» EXTRACT:
DALLAS (ABP) — 'Tis the season for anxiety attacks as to-do lists grow longer and days grow shorter. But families can reduce holiday stress by following a few simple organizing tips, author Marcia Ramsland says.
“The holidays are as much a matter of organization as they are a matter of the heart,” said Ramsland, who wrote Simplify Your Time: Get Organized and Stay that Way. “If you do anything in life more than once, organize it and simplify it. That's especially true at the holidays.”
A well-known speaker for Christian women's conferences, Ramsland has been a national speaker and consultant since 1985. Her tips have been in Woman's Day and Better Homes and Gardens magazines. She has also appeared in radio interviews with Janet Parshall's America and Moody's Midday Connection.
By organizing, Christians can direct their attention to the meaning behind the holiday and to creating memories with their families rather than wasting time and energy on less-important matters, she said.
Ramsland, who lives in San Diego, Calif., said roughly 75 percent of holiday stress comes from three areas — buying and giving gifts, sending Christmas cards and decorating.
One way to reduce anxiety involves keeping a holiday notebook — a loose-leaf binder with dividers — from one year to the next as a handy reference. Ramsland recommended creating sections designated for gifts, cards, decorating and recipes — as a well as section labeled “successes.”
“In that section, put in pages recording the best thing that happened this Christmas, and keep it from year to year,” she said. A recommended heading is “We honored God in our celebration by… .”
For many people, Christmastime stress centers on buying and giving presents, especially when it comes to overspending and trying to figure out who needs what.

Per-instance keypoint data

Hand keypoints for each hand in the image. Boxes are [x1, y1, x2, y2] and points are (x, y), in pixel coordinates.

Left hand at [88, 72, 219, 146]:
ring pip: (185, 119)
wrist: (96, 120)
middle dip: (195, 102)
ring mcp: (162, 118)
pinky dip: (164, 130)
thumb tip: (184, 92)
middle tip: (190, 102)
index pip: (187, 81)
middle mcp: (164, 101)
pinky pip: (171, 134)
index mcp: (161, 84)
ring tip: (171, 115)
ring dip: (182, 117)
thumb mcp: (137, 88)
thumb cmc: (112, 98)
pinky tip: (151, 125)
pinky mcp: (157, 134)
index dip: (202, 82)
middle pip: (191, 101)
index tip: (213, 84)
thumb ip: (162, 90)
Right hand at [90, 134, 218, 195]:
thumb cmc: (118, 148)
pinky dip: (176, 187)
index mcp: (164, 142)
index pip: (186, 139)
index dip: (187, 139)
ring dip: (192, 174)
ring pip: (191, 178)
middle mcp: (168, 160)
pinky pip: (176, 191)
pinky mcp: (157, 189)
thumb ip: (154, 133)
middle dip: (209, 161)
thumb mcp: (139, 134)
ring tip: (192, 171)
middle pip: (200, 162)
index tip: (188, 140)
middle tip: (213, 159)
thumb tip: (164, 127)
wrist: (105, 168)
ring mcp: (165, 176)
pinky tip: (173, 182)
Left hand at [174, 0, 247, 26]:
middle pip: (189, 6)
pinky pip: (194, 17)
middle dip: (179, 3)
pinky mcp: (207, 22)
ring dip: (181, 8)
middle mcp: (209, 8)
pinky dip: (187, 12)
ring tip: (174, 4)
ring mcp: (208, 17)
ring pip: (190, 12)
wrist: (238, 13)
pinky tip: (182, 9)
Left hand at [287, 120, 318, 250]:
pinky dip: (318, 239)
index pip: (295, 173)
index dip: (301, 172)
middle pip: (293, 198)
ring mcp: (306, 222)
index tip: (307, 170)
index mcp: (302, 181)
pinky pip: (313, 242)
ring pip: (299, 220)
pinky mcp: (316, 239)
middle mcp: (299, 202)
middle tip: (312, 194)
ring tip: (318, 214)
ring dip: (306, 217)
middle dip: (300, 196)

» WHAT TO WORK ON:
[1] According to the article on holiday stress, roughly what share of holiday stress comes from buying and giving gifts, sending Christmas cards and decorating?
[2] Transcribe the part of the article on holiday stress that opens with the words containing "DALLAS (ABP) —" and closes with "Marcia Ramsland says.".

» ACTIVITY ANSWERS:
[1] Roughly 75 percent.

[2]
DALLAS (ABP) — 'Tis the season for anxiety attacks as to-do lists grow longer and days grow shorter. But families can reduce holiday stress by following a few simple organizing tips, author Marcia Ramsland says.